Piłkarze Śląska Wrocław w ostatnich tygodniach idą jak burza. Dzięki zwycięstwu z Cracovią zespół WKS-u w siódmym kolejnym meczu nie stracił gola, a do tego pięć z tych pojedynków wygrał. - Uważam, że odnieśliśmy zasłużone zwycięstwo, kolejne do zera. Stworzyliśmy więcej sytuacji bramkowych. Dwie drużyny grały ofensywnie. Sądzę, że to był dobry mecz z obu stron.

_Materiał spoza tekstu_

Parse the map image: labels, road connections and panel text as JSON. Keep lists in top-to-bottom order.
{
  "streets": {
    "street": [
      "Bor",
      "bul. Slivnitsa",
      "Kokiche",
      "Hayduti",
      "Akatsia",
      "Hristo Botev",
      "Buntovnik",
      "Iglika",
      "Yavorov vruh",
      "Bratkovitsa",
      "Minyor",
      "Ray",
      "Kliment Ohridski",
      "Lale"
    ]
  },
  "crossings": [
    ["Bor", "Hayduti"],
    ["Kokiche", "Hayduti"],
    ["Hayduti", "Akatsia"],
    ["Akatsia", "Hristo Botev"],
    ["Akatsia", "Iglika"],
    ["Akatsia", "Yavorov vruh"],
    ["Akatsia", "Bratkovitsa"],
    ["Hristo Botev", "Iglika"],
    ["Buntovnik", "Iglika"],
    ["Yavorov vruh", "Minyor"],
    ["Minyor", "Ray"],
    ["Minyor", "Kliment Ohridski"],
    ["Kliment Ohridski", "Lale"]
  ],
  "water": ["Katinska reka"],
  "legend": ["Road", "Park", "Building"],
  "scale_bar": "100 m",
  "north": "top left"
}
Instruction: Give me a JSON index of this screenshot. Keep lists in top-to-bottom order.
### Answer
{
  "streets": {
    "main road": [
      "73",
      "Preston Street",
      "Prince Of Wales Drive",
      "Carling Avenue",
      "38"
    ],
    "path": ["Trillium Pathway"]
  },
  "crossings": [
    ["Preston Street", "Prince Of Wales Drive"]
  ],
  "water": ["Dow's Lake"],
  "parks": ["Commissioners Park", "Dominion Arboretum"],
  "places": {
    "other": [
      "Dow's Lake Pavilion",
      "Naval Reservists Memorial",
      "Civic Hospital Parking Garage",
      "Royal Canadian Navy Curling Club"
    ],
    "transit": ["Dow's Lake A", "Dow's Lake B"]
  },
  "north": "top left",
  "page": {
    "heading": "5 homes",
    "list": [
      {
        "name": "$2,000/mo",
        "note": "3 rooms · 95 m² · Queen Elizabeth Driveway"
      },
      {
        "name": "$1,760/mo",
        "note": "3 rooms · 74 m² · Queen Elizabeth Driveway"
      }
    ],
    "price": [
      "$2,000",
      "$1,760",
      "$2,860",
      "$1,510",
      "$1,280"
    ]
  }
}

Byliśmy trochę zmęczeni podróżą do Białegostoku. Było to widać, szczególnie po starszych zawodnikach. Chciałbym podziękować zespołowi za grę oraz kibicom za wspaniałą atmosferę - powiedział trener wrocławian, który... zwrócił się ze specjalnym apelem do przedstawicieli prasy. - Chciałbym również prosić dziennikarzy o przychylniejsze opinie na temat Śląska. Nie wszystko co jest we Wrocławiu, to jest złe. Zróbmy coś razem - mówił Tadeusz Pawłowski.
[ad=rectangle]
Przeciwko Pasom w wyjściowym składzie WKS-u pojawił się młody Kamil Dankowski. - Jak to bywa przy pierwszym meczu, troszkę nerwowo zaczął, ale w drugiej połowie lepiej mu szło zwłaszcza jak na grę w pomocy. Spełnił swoje zadanie na boisku, jestem zadowolony. Na pewno zagra w Kielcach. Po przygotowaniach do nowego sezonu zobaczymy, czy wywalczy miejsce w zespole. To nie jest tak, że ktoś jest młody i za darmo się go wpuszcza. Nie można tak. Spokojnie, krok po kroku. Myślę, że obraliśmy dobry kierunek. Jak ci chłopcy się będą rozwijać, to będą grać - skomentował szkoleniowiec zielono-biało-czerwonych.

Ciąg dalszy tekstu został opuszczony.